Der 50-Jährige sieht der Entscheidung illusionslos entgegen. Keine staatliche Institution sei in den vergangenen Jahren so beschädigt worden wie die Justiz, sagte Önderoglu unserer Zeitung in Istanbul. „Selbst in den 1990er Jahren war die Gefahr nicht so groß.“ Damalige Scherereien mit den Behörden waren nach seinen Worten „relativ milde im Vergleich mit dem feindseligen Klima heute“. Für Mittwoch rechnet der ROG-Vertreter mit einer Verurteilung und einem anschließenden Berufungsverfahren.

Zusammen mit der Menschenrechtlerin Sebnem Koru Financi und dem Intellektuellen Ahmet Nesin steht Önderoglu vor Gericht, weil er im Jahr 2016 an einer Solidaritätsaktion für die pro-kurdische – damals aber noch nicht verbotene – Tageszeitung „Özgür Gündem“ teilnahm. Die Staatsanwaltschaft wertet das Engagement als Verbreitung von „Terrorpropaganda“. Mehrere andere Aktivisten, die ebenfalls für „Özgür Gündem“ eintraten, sind bereits zu Haftstrafen verurteilt worden. Die Zeitung wurde kurz nach dem Putschversuch von 2016 zusammen mit mehr als hundert weiteren Medieneinrichtungen geschlossen.

Auf der ROG-Skala der Pressefreiheit rangiert die Türkei auf Platz 157 von 180 erfassten Ländern. Besonders seit dem Putschversuch gehen die Behörden rigoros gegen unliebsame Berichterstatter vor. Regierung und Justiz argumentieren, dass der Staat vor neuen Bedrohungen geschützt werden müsse. Dazu zählen die Behörden auch Journalisten. Erst neulich erklärte Präsident Recep Tayyip Erdogan, wer „Stift und Kamera in den Dienst einer Terrororganisation stellt“, sei für ihn kein Journalist.

Wie bei Önderoglu genügt den Behörden die Unterstützung einer pro-kurdischen Zeitung als Terror-Beweis: Der Terror-Begriff wird so breit ausgelegt, dass Meinungsäußerungen auch dann als terroristische Straftat verfolgt werden können, wenn sie keinen Gewaltaufruf enthalten. Laut einer Zählung der türkischen Journalisten-Gewerkschaft TGC sitzen derzeit 155 Medienmitarbeiter im Gefängnis.

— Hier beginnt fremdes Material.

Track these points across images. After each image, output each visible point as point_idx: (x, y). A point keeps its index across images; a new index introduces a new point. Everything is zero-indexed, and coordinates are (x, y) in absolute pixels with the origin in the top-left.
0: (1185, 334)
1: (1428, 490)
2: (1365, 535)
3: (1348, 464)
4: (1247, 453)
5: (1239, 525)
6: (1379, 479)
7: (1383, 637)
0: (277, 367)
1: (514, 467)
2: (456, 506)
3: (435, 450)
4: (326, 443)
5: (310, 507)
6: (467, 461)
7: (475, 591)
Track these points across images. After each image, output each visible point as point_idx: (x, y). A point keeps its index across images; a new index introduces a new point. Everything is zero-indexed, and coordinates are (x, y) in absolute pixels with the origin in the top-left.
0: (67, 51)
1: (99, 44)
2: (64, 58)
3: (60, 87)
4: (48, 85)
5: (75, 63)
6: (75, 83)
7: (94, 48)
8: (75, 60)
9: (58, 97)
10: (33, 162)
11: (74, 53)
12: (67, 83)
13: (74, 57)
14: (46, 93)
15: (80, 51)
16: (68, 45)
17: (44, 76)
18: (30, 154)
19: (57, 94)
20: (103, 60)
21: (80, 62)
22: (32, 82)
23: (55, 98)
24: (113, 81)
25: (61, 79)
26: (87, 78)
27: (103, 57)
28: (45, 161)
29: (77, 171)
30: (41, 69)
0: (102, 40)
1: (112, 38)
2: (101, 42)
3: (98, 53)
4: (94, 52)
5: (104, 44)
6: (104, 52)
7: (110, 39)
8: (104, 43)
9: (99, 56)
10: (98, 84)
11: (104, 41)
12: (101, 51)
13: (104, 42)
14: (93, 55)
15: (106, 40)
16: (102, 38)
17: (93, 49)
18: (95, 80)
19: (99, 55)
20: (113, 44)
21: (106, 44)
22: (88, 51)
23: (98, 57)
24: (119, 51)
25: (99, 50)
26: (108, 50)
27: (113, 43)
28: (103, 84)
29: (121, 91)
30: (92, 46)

In jüngster Zeit haben mehrere Entscheidungen hoher Gerichte die Hoffnung genährt, dass sich die Lage verbessern könnte. So hob der Berufungsgerichtshof kürzlich lebenslange Haftstrafen gegen zwei prominente Journalisten auf. Önderoglu will jedoch noch nicht von einem neuen Trend sprechen. Die betroffenen Kollegen säßen schließlich schon seit rund drei Jahren hinter Gittern. „Späte Gerechtigkeit ist keine“, zitierte der ROG-Vertreter einen bekannten türkischen Spruch. „Die Journalisten zahlen die Zeche, und die Korrektur kommt erst, wenn der Schaden längst angerichtet ist.“

Eine Rückkehr zu den EU-Reformen des vergangenen Jahrzehnts, mit denen die Meinungsfreiheit gestärkt wurde, erwartet Önderoglu nicht. Auch für ihn selbst könnte sich die Lage in absehbarer Zeit noch zuspitzen. Im November beginnt ein weiterer Strafprozess, bei dem ihm ebenfalls Terror-Propaganda vorgeworfen wird.

In dem neuen Verfahren legt ihm die Staatsanwaltschaft zur Last, dass er öffentlich für das Recht von mehreren hundert Akademikern eintrat, die Kurdenpolitik der Regierung in einem gemeinsamen Appell zu kritisieren. Etliche der Akademiker stehen deshalb vor Gericht – und jetzt werden auch Aktivisten wie Önderoglu verfolgt, die den Aufruf als legitime Meinungsäußerung verteidigt haben. Önderoglus Bilanz ist bitter: Die Justiz im EU-Bewerberland Türkei sei zu einem „extrem repressiven Werkzeug geworden“.